▶ [WORK INSTRUCTION]:
Print exactly the lines below between the line holding "6 февраля 2021" and the line holding "par personne. Cet", inclusive, and nothing more.

▶ [SOURCE MATERIAL]:

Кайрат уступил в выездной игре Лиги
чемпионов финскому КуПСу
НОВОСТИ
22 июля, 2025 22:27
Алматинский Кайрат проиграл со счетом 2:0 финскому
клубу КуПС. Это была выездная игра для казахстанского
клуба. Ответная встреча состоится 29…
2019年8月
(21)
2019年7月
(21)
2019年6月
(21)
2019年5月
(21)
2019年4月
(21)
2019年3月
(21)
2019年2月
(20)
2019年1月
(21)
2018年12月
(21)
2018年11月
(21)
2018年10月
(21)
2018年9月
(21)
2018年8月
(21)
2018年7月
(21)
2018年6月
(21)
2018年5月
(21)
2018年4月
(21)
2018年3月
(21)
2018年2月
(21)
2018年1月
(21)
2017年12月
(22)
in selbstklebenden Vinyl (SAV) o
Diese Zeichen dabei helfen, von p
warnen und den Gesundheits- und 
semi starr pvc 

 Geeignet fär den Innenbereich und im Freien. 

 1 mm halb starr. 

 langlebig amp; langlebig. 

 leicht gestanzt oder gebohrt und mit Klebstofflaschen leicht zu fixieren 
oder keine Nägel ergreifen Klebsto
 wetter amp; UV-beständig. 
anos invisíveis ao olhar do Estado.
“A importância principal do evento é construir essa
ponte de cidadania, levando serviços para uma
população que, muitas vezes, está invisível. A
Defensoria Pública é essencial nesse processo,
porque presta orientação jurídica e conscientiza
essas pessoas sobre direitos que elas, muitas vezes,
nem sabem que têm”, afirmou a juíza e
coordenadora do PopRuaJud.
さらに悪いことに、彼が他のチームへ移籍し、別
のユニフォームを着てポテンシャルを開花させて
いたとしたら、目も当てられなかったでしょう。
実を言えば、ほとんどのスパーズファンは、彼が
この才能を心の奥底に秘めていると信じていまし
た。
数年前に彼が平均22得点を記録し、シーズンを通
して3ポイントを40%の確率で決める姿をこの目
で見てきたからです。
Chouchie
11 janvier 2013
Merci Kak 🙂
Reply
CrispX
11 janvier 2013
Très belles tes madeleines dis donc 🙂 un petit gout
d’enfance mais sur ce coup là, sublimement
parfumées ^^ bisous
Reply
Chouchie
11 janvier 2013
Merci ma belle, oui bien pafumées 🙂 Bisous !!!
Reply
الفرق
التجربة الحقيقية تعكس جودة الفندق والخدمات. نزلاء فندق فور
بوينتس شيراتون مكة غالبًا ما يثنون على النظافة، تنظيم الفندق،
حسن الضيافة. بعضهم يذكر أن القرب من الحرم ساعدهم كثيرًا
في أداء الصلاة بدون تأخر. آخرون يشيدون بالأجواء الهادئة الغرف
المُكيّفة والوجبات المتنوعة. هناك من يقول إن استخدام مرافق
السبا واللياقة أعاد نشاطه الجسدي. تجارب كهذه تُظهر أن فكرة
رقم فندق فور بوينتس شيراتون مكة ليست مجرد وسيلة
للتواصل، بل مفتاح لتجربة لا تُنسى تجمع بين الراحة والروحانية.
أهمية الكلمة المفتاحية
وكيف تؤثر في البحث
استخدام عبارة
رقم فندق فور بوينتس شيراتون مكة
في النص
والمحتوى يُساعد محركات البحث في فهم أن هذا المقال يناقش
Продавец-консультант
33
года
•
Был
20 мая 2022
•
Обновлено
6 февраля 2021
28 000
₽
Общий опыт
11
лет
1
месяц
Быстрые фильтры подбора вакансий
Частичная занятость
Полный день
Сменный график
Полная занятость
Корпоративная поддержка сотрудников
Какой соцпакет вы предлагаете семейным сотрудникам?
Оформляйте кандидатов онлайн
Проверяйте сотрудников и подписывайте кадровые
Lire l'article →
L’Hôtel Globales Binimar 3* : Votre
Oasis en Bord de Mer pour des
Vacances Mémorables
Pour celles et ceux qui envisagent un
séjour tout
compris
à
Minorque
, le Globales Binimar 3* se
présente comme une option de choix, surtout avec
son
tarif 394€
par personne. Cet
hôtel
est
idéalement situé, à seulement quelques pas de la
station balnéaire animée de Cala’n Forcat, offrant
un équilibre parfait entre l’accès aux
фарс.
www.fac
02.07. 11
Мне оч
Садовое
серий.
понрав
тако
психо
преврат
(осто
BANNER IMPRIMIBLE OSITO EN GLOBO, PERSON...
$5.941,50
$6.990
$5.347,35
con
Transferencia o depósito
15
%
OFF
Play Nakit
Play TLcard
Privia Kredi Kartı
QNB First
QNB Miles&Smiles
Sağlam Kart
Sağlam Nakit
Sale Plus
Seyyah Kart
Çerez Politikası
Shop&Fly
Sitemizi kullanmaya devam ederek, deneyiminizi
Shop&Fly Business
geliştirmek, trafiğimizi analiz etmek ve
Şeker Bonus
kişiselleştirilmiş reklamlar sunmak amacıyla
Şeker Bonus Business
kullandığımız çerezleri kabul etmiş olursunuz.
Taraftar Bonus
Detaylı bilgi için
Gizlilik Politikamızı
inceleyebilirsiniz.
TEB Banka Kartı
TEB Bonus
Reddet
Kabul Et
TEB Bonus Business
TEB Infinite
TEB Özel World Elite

▶ [RESPONSE AREA]:
6 февраля 2021
28 000
₽
Общий опыт
11
лет
1
месяц
Быстрые фильтры подбора вакансий
Частичная занятость
Полный день
Сменный график
Полная занятость
Корпоративная поддержка сотрудников
Какой соцпакет вы предлагаете семейным сотрудникам?
Оформляйте кандидатов онлайн
Проверяйте сотрудников и подписывайте кадровые
Lire l'article →
L’Hôtel Globales Binimar 3* : Votre
Oasis en Bord de Mer pour des
Vacances Mémorables
Pour celles et ceux qui envisagent un
séjour tout
compris
à
Minorque
, le Globales Binimar 3* se
présente comme une option de choix, surtout avec
son
tarif 394€
par personne. Cet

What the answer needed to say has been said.